Hacker News new | ask | show | jobs
by jcgrillo 798 days ago
The thing about telemetry data is it's extremely repetitive. Take for example a CLF[1] log line:

  127.0.0.1 user-identifier frank [10/Oct/2000:13:55:36 -0700] "GET /apache_pb.gif HTTP/1.0" 200 2326
As written this is 99 bytes (792 bits), but how much information is actually in it? We have an IP address which is taking up 9 bytes but only needs at most 4 (fewer in cases like this where two of the bytes are zero if we employ varint encoding). Across log lines the ident and user will likely be very repetitive, so storing each unique occurrence more than once is really wasteful. The timestamp takes up 28 bytes but only needs 13 bytes--far fewer if that field is delta encoded between log lines. The HTTP method is taking up 5+ bytes, it's only worth 1 byte. The URLs are also super redundant--no need to store a copy in each line. The HTTP version is 1 byte but it's taking up 8. The status code is taking up 3 bytes but it's only worth 1--there are only 63 "real" HTTP status codes. The content length is taking up 4 bytes when it needs only 2. So I guess this log line only really has ~33 bytes of information in it (assuming a 32 bit pointer for each string--ident, user, URL). Much less if amortized across many lines. So maybe by naively parsing this log line and throwing a bunch of them in columnar, packed protobuf fields (where we get varint encoding for free), and delta-encoding the timestamps, and maintaining a dictionary for all the strings, we might achieve something like a ~5x compression ratio.

Playing around with gzip -9 on some test data[2] (not exactly CLF, but maybe similar entropy) I'm getting like ~1.9x compression.

Obviously if I parse this log line into a JSON blob, that blob will compress with a much higher ratio due to the repetitive nature of JSON, but it'll still be larger than the equivalent compressed CLF.

I'm working on a demo for my "protobof + fst[3]" idea, so I'm not sure if my "maybe ~5x" claim is totally off the mark or not. But I'm confident we can do way better than JSON.

[1] https://en.wikipedia.org/wiki/Common_Log_Format [2] https://www.sec.gov/about/data/edgar-log-file-data-sets [3] https://crates.io/crates/fst

EDIT: I guess maybe another way to state my conjecture is "telemetry compression is not general purpose text compression". These data have a schema, and by ignoring that fact and treating them always as schemaless data (employing general purpose text compression methods) we're leaving something on the table.

2 comments

My hunch is that JSON using a custom compression dictionary with zlib (see zdict argument to https://docs.python.org/3/library/zlib.html#zlib.compressobj) or zstandard would get you most of the benefit while still letting you interact with existing JSON tools. I've not put the work in to prove that to myself though!
Labels or other predefined constants being useless, compressing them better is not going to win the argument.
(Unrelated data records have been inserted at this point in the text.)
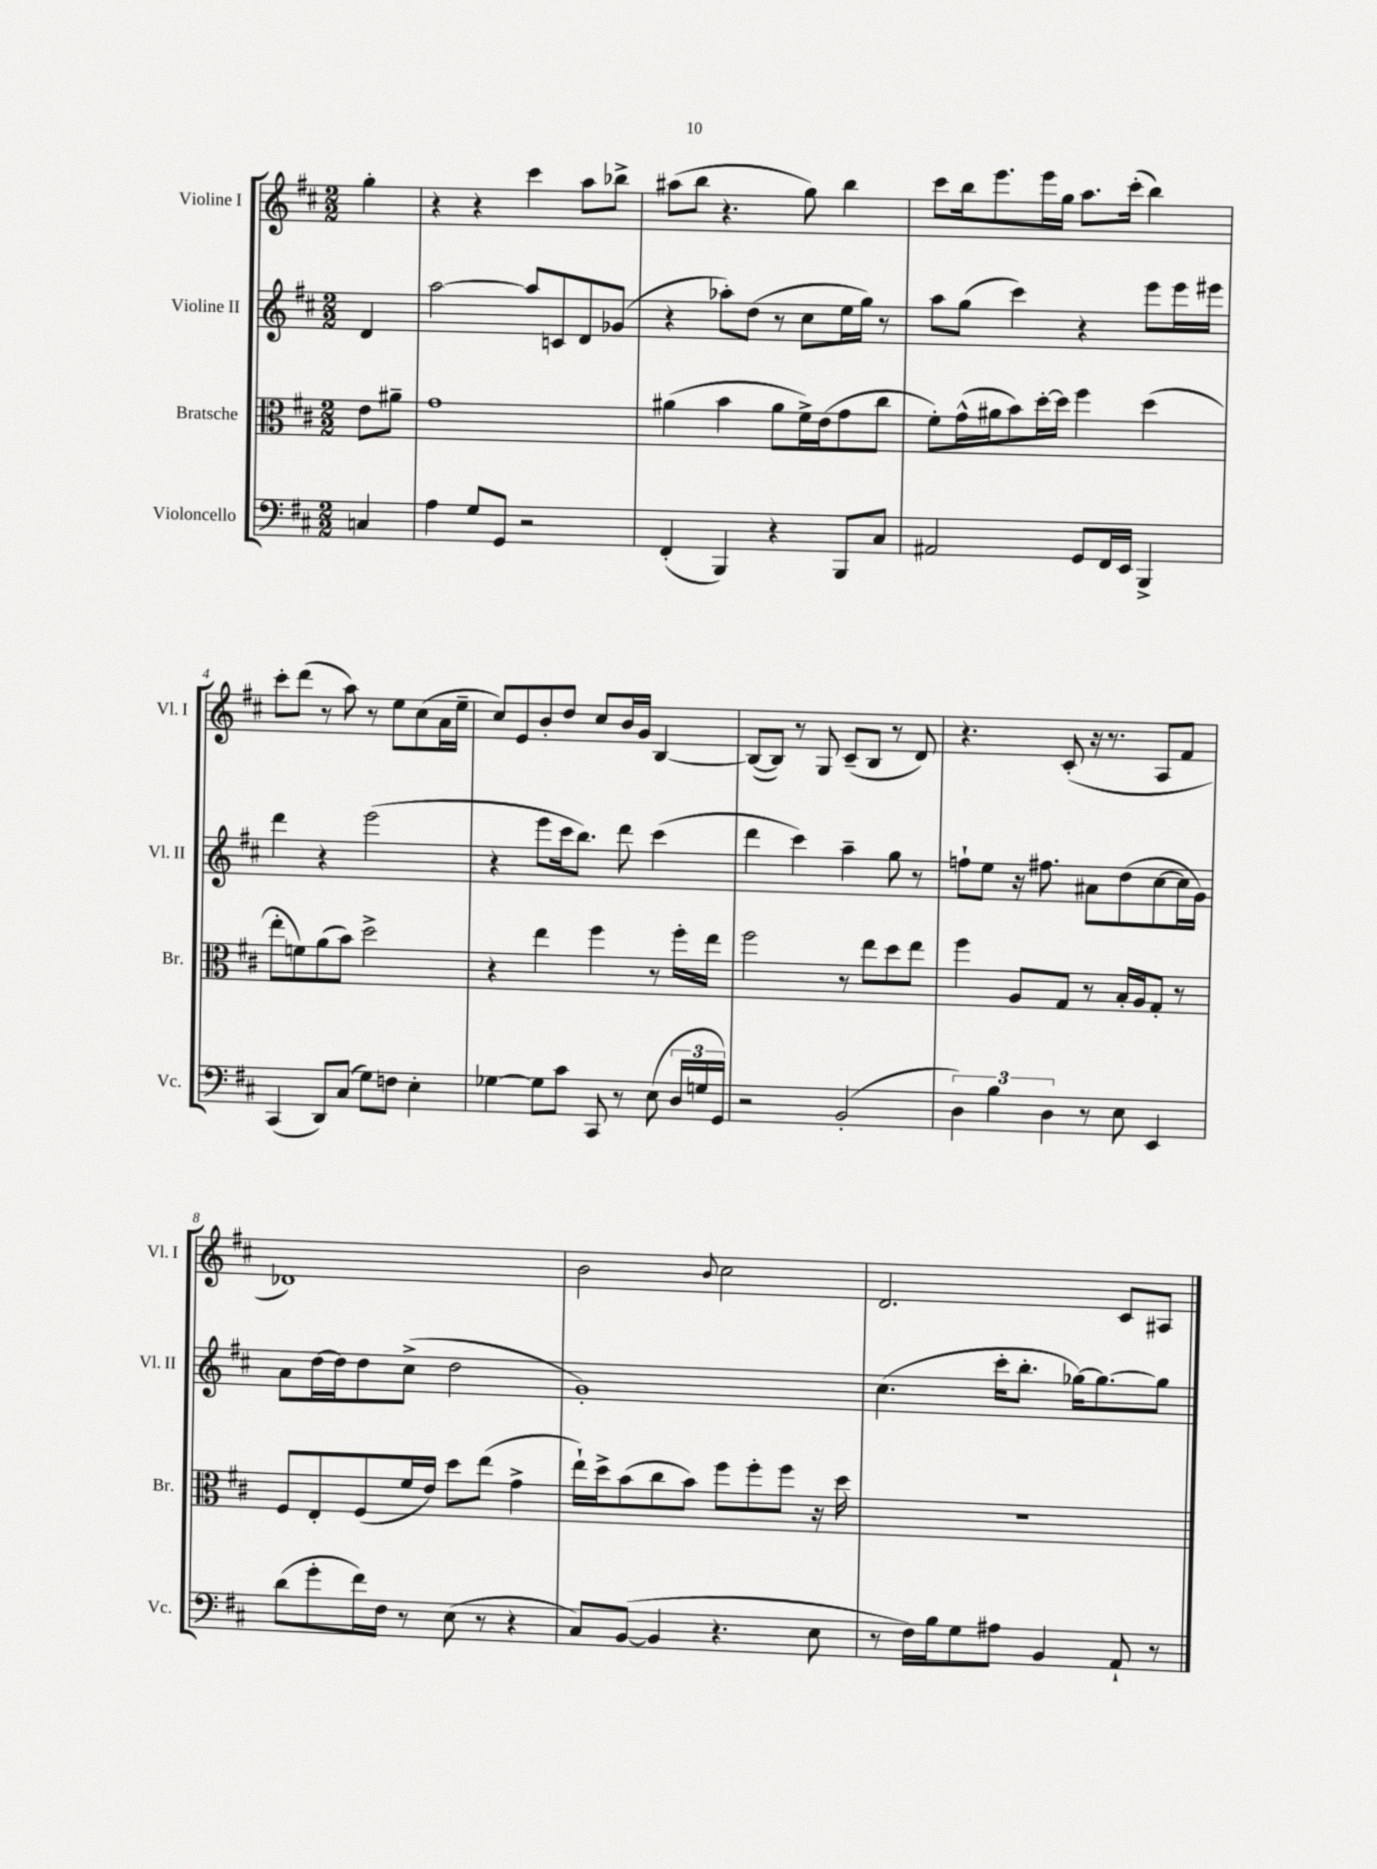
<<
\new StaffGroup <<
\new Staff = "s0" \with { instrumentName = "Violine I" shortInstrumentName = "Vl. I" } {
    \clef treble \key d \major \numericTimeSignature \time 2/2 \partial 4
    \autoBeamOff g''4-. |
    r4 r4 cis'''4 a''8[ bes''8]-> |
    ais''8[( b''8] r4. g''8) b''4 |
    cis'''8[ b''16 e'''8. e'''16 g''16] a''8.[ cis'''16]-.( b''4) |
    cis'''8[-. d'''8]( r8 a''8) r8 e''8[ cis''8( a'16 e''16]-- |
    cis''8[) e'8 b'8-. d''8] cis''8[ b'16 g'16] b4~ |
    b8[~( b8]) r8 g8 cis'8[--( b8] r8 d'8) |
    r4. cis'8-.( r16 r8. a8[ fis'8] |
    des'1) |
    b'2 \appoggiatura { b'8 } cis''2 |
    d'2. cis'8[ ais8] \bar "|." |
}
\new Staff = "s1" \with { instrumentName = "Violine II" shortInstrumentName = "Vl. II" } {
    \clef treble \key d \major \numericTimeSignature \time 2/2 \partial 4
    \autoBeamOff d'4 |
    a''2~ a''8[ c'8 d'8 ges'8]( |
    r4 aes''8[-.) d''8]( r8 cis''8[ e''16 g''16]) r8 |
    a''8[ g''8]( cis'''4) r4 e'''8[ e'''16 eis'''16] |
    d'''4 r4 e'''2( |
    r4 e'''8[ cis'''16 b''8.]) d'''8 cis'''4( |
    d'''4 cis'''4) a''4-- g''8 r8 |
    f''8[-! e''8] r16 fis''8. ais'8[ d''8( cis''8~ cis''16 g'16]) |
    a'8[ d''16~ d''16 d''8 cis''8]->( d''2 |
    g'1-.) |
    cis''4.( cis'''16[-. b''8.]-. ges''16[~) ges''8.~ ges''8] \bar "|." |
}
\new Staff = "s2" \with { instrumentName = "Bratsche" shortInstrumentName = "Br." } {
    \clef alto \key d \major \numericTimeSignature \time 2/2 \partial 4
    \autoBeamOff e'8[ ais'8]-- |
    g'1 |
    ais'4( b'4 ais'8[ fis'16->) e'16( g'8 cis''8] |
    fis'8[-.) g'16-^( ais'16 b'8) d''16~-. d''16] fis''4 d''4( |
    e''8[-. f'8) a'8( b'8]) d''2-> |
    r4 e''4 fis''4 r8 fis''16[-. e''16] |
    fis''2 r8 e''8[ d''8 e''8] |
    fis''4 a8[ g8] r8 b16[-. a16 g8]-. r8 |
    fis8[ e8-. fis8( fis'16 e'16]) d''8[ e''8]( g'4-> |
    e''16[-!) d''16-> b'8( cis''8 b'8]) fis''8[ fis''8-. fis''8] r16 d''16 |
    R1 \bar "|." |
}
\new Staff = "s3" \with { instrumentName = "Violoncello" shortInstrumentName = "Vc." } {
    \clef bass \key d \major \numericTimeSignature \time 2/2 \partial 4
    \autoBeamOff c4 |
    a4 g8[ g,8] r2 |
    fis,4-.( b,,4) r4 b,,8[ cis8] |
    ais,2 g,8[ fis,16 e,16] b,,4-> |
    cis,4( d,8[) cis8]( g8[) f8] e4-. |
    ges4~ ges8[ cis'8] cis,8 r8 e8( \tuplet 3/2 { d16[ g16 g,16]) } |
    r2 b,2-.( |
    \tuplet 3/2 { d4) b4 d4 } r8 e8 e,4 |
    d'8[( g'8-. fis'16) fis16] r8 e8( r8 r4 |
    cis8[) b,8]~( b,4 r4. e8 |
    r8 fis16[) b16 g8 ais8] b,4 a,8-! r8 \bar "|." |
}
>>
>>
Have a look at the description and performance of a non-toy time series database published 10 years ago:

https://www.vldb.org/pvldb/vol8/p1816-teller.pdf

Convenience of text and json is an argument, but performance??

Yeah that would be an interesting experiment too.

This blog post has some interesting ideas as well: https://www.uber.com/blog/reducing-logging-cost-by-two-order...

This is all quite true, but a possibly faster way to prototype would be to use DRAIN algorithm (there are rust and python impls that are easy to use) to determine the "log template". Then push the log template when its first seen and nothing but values after that, into a programmatically generated table in a common columnar format like Parquet or Iceberg. Then you can point the myriad of data analysis tools like DuckDb, DataFusion, or the latest InfluxDb at it, you've got your SQL on logs implemented. It can feel a bit Rube-Goldbergish, and it's a bit tricky to navigate the space uninformed because it's early, but it can also handle all other data your company uses in one platform, no need to special case "applications" from the "data analysis"/historical/log side. One place to handle permissions. Then there are tools like Dagster for managing this humongous single database in a straightforward way rather than writing a web of applications that push and pull to it but without a complete picture being possible, or needing devs to remember their place in the system. Search up Uber CLP for prior art, or more generally the "modern data stack" (PRQL will be perfect for querying logs). But by piggybacking on big systems like this, you can take advantage of future advancements in state of the art, like BtrBlocks https://www.google.com/url?sa=t&source=web&rct=j&opi=8997844.... Of course, if the savings/earnings are high enough, I guess you start on implementing this now.
Thanks I wasn't aware of either DRAIN or BtrBlocks. CLP is very cool. Honestly I'm not sure what a good query experience looks like. I really enjoy the flexibility of mapreduce because there are no "unsolvable" problem--if a high level DSL like Hive or Pig gets in the way you just drop down a level to Spark or streaming Python mapreduce or whatever. So ultimately rather than a "DSL for logs" I'd rather have more like a "programming model for logs". I don't know what this looks like in 2024, hopefully not still actually hadoop/EMR.